A fiduciary checklist for 401(k) sponsors is 79 items long

A fiduciary checklist for 401(k) sponsors is 79 items long
The list will help employers avoid lawsuits related to their retirement plans, according to the group that built it.
AUG 05, 2021

A checklist unveiled this week by a fiduciary training group is designed to help 401(k) sponsors protect themselves from lawsuits.

In June, the Center for Board Certified Fiduciaries projected that there are roughly 17.5 million people overseeing $26.6 billion in assets who are “lay fiduciaries,” industry outsiders who in many cases are in the dark about their legal responsibilities. That includes at least 3 million retirement plan sponsors, according to the group.

The new checklist, which the group calls FORT, or Fiduciary Oversight of Responsibilities and Tasks, will make them aware outlining 79 different items that retirement plans must have covered, said Don Trone, CEO of CBCF. Given how rampant 401(k) litigation has become, that is crucial, he said.

“The vast majority of times, when you review the depositions associated with the 401(k) litigation … you hear that the plan sponsor had no idea about the depth and scope of their responsibilities and tasks,” Trone said.

The worksheet doesn't indicate that sponsors must handle each of the 79 tasks themselves, but it shows that they must delegate the responsibilities or hire fiduciaries who can address them, Trone said.
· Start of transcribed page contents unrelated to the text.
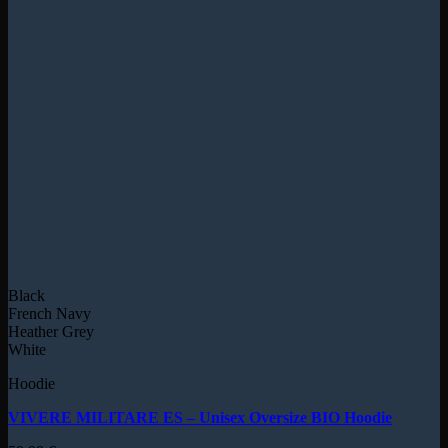
Black
French Navy
Heather Grey
White
Hoodie
VIVERE MILITARE ES – Unisex Oversize BIO Hoodie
By ensuring that the different tasks are handled by the adviser, third-party administrator, record keeper or other service provider, the plan sponsor can reduce its fiduciary liability, he said.

Such responsibilities include selecting and monitoring a 3(21) investment adviser, as well as tasking someone with enrollment and participant education, for example.
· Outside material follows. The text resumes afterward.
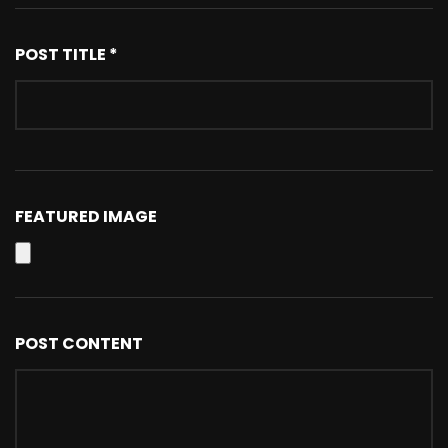
POST TITLE *
FEATURED IMAGE
POST CONTENT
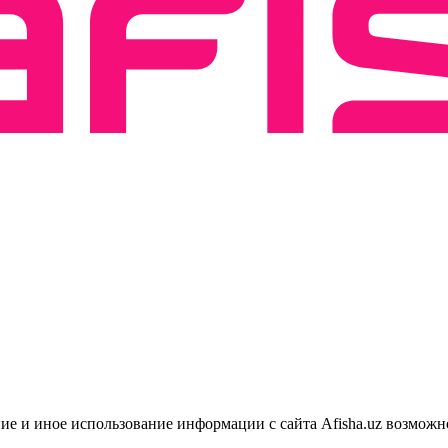
ие и иное использование информации с сайта Afisha.uz возможн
“[I]n a majority of cases, the plan sponsor has been left with a moral hazard,” as service providers have implied that they shoulder responsibilities that are not included in contracts, Trone said. “In reality, they’ve retained a lot of liability that they’re not aware of.”

The worksheet could also serve to discourage wealth advisers from taking on 401(k) plans, as it would show non-specialist firms the breadth of new responsibilities they could face, he said.

FORTHCOMING TRAINING

CBCF is planning to launch fiduciary courses in conjunction with a university that will provide professional marks in 10 different designations, such as a specialty in tax-exempt plans, Trone said.

“We have a number of specialty leaders who are developing the curriculum for board certification,” he said.

The training is being designed for experienced advisers and will help give them knowledge about all aspects of plan oversight, he said.

To receive the certification, “you not only need to know what you’re doing you need to know what every other player is doing as well,” Trone said.